EXERCISE INPUTS -

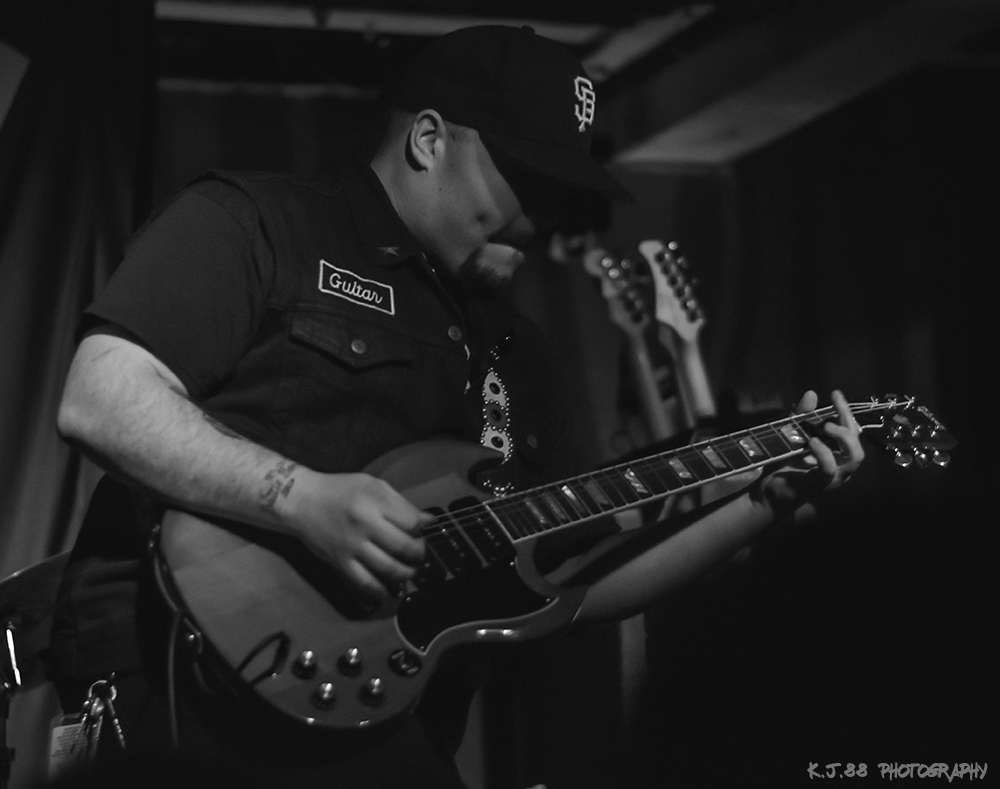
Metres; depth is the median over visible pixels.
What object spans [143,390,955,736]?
electric guitar
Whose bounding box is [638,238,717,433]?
electric guitar
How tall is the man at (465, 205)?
1.448 m
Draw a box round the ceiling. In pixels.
[154,0,999,172]
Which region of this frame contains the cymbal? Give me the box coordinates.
[0,552,67,686]
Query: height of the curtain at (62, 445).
2.427 m
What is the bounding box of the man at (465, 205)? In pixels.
[43,12,868,786]
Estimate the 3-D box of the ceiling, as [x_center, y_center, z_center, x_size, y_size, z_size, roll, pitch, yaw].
[0.088,-1.138,6.166,5.424,0.187,5.211,2,-9,-19]
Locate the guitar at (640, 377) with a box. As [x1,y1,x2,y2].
[582,243,677,444]
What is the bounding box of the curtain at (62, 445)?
[0,0,157,777]
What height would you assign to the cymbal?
0.164 m

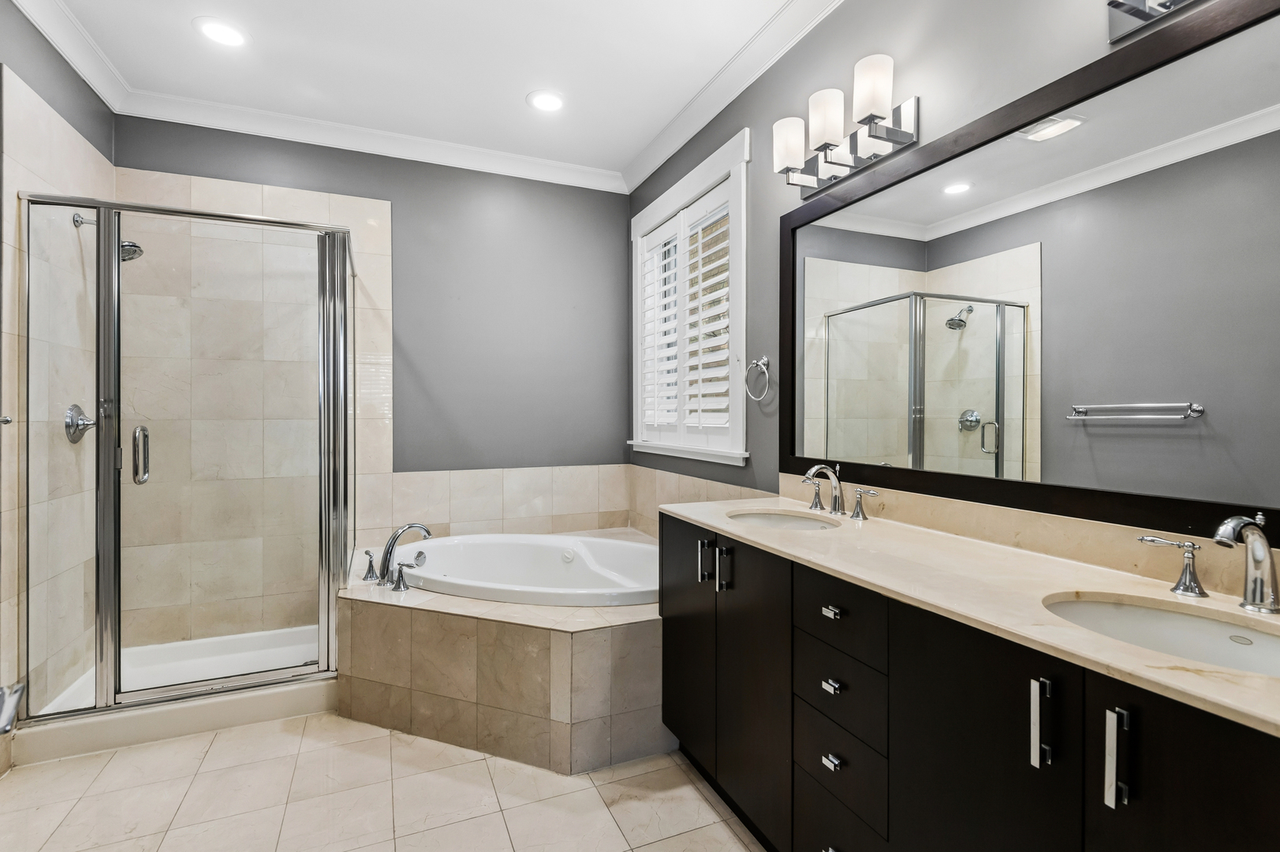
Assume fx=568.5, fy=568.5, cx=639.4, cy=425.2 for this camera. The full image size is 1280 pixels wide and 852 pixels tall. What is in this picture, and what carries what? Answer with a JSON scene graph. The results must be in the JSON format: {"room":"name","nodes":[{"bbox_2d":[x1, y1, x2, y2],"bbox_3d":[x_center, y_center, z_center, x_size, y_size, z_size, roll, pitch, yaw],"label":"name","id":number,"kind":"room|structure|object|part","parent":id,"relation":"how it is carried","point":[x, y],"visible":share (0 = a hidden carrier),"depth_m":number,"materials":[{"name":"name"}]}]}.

WHAT YOU SHOULD DO -
Would you count the lines in the entries that hold "visible" and reply with only the count?

ANSWER FOR THIS EXERCISE -
2